One of the biggest obstacles to advancing democracy in the world, especially in the Middle East will be the issue of separation of church and state. But there are some very strong moral and logical arguments to do so.

George Washington said, “Do not let any one claim to be a true American if they ever attempt to remove religion from politics.” And John Quinsy Adams said, “The Declaration of Independence first organized the social compact on the foundation of the Redeemer's mission upon earth [and] laid the cornerstone of human government upon the first precepts of Christianity.”

America's founding fathers were devout Christians that had every intention of bringing their Christian values to their new nation. But why then did they go to such links to ensure a separation of church and state in the US constitution, which reads: “Congress shall make no law respecting an establishment of religion, or prohibiting the free exercise thereof.”, the very first words of the Bill of Rights?

It's important to understand why civil law and religious law must remain separated. Civil law deals with man's relationship to man and religious law deals with man's relationship to God.

It's the story of genesis where God first grants man the freedom of choice. He could have simply withheld the apple from Adam and Eve, but he allowed them to choose. In the end, we are all ultimately judged individually by God as a result of the choices we make throughout our lives.

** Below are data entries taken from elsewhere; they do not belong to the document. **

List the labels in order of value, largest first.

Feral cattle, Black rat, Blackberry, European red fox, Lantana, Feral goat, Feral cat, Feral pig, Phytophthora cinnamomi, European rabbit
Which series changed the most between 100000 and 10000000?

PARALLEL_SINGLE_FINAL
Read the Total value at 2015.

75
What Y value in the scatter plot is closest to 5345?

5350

Any attempt to codify religious tenants, which always leads to enforcement by coercive force, interferes with God's will to grant us the free choice that gives him the means to judge our moral character.

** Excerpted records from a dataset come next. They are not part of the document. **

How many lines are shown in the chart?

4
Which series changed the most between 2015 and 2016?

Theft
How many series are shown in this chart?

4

Religious clergy of every kind are there to be teachers and guides to assist their followers to a purer relationship with God. The followers have an obligation to only follow a leader that is worthy of his position in the eyes of God.

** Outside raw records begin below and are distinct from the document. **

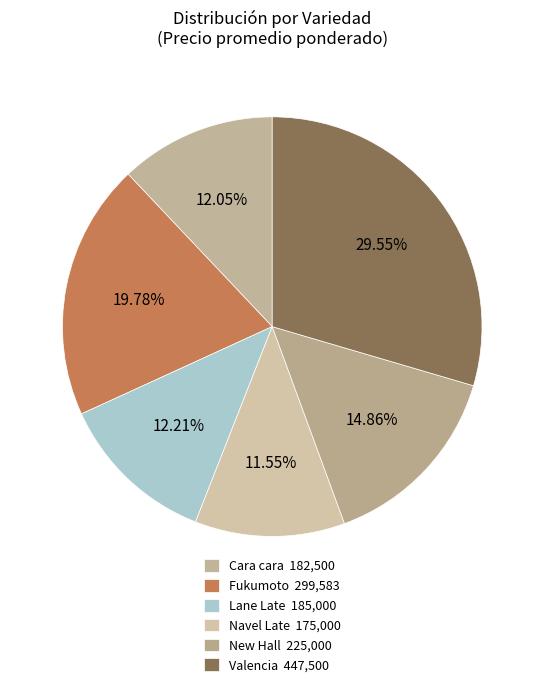

Which category has the smallest portion of the pie?

Navel Late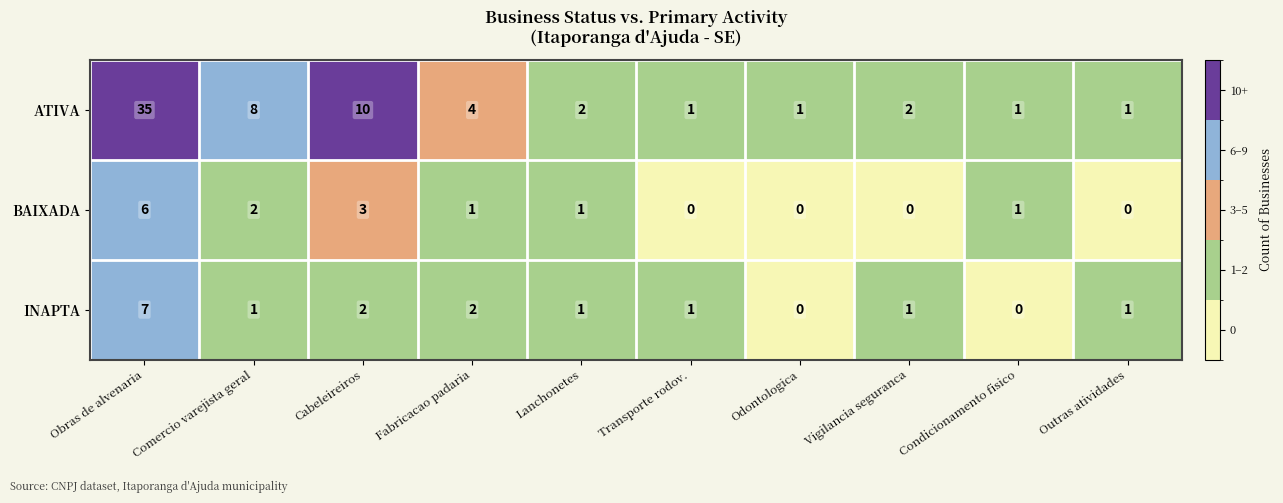

What is the sum of all BAIXADA values?

14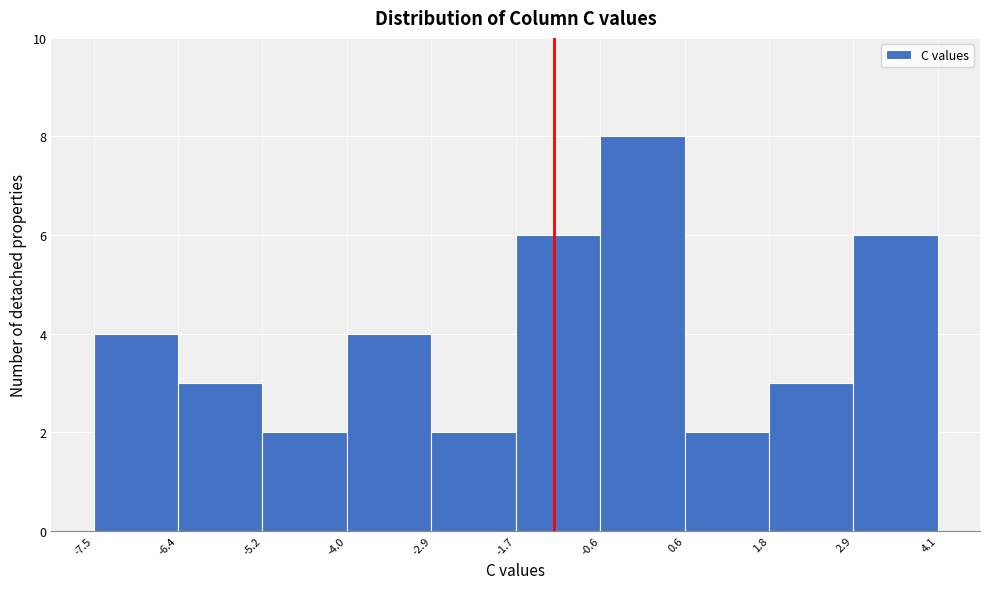

Reading left to right, transcribe this chart: for each bar, give the range it covers on the x-axis and its height. The values are not printed on the chart, so give them approximately, as read against the axis.

-7.5 to -6.4: 4
-6.4 to -5.2: 3
-5.2 to -4.0: 2
-4.0 to -2.9: 4
-2.9 to -1.7: 2
-1.7 to -0.6: 6
-0.6 to 0.6: 8
0.6 to 1.8: 2
1.8 to 2.9: 3
2.9 to 4.1: 6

The instant a cleric attempts to codify religion through government, he defies God's will and automatically disqualifies himself as a moral representative in the eyes of God. The mullahs in Iran have crossed this line.

Their use of oppressive means to enforce Islamic law denies individuals their freedom granted by God and therefore they forfeit the moral purity to be worthy as representatives of God. They also lose their secular authority because they no longer morally and legitimately represent the true values of Islam, which they claim to derive their authority from.

God recognizes the mullah's impurity, therefore creating the obligation of every single Muslim to rectify this contradiction to God's will by rejecting the cleric's legitimacy. 

As the power of any religious leader grows, the temptation towards corruption that all power brings causes many to succumb. The freedom for his followers to abandon him and his corruption is vital. Each individual is obligated to God and not to the protection of another human being's power base.

But by no means is religion meant to be absent from politics. On the contrary the separation of church and state strengthens and protects religion by insulating it from the corrupting forces of secular power. The shared moral purity of a religion's members then becomes a positive influence to the integrity of secular civil law.

Also, when civil law protects the freedom of individuals to voluntarily join or leave a particular religious sect, it forces the religious hierarchy to earn the respect of it's membership through the morality of its actions and not through physical force. The more ethical the religion, the higher the standards it can demand of it's individual members which in turn strengthens the moral character of the civil law they create.

The concepts behind the separation of church and state are complex and the lure of an Islamic state or any other religious based government may seem seductive on the surface, but as the mullahs in Iran have shown, these forms of government ultimately insult the religion they were meant to honor.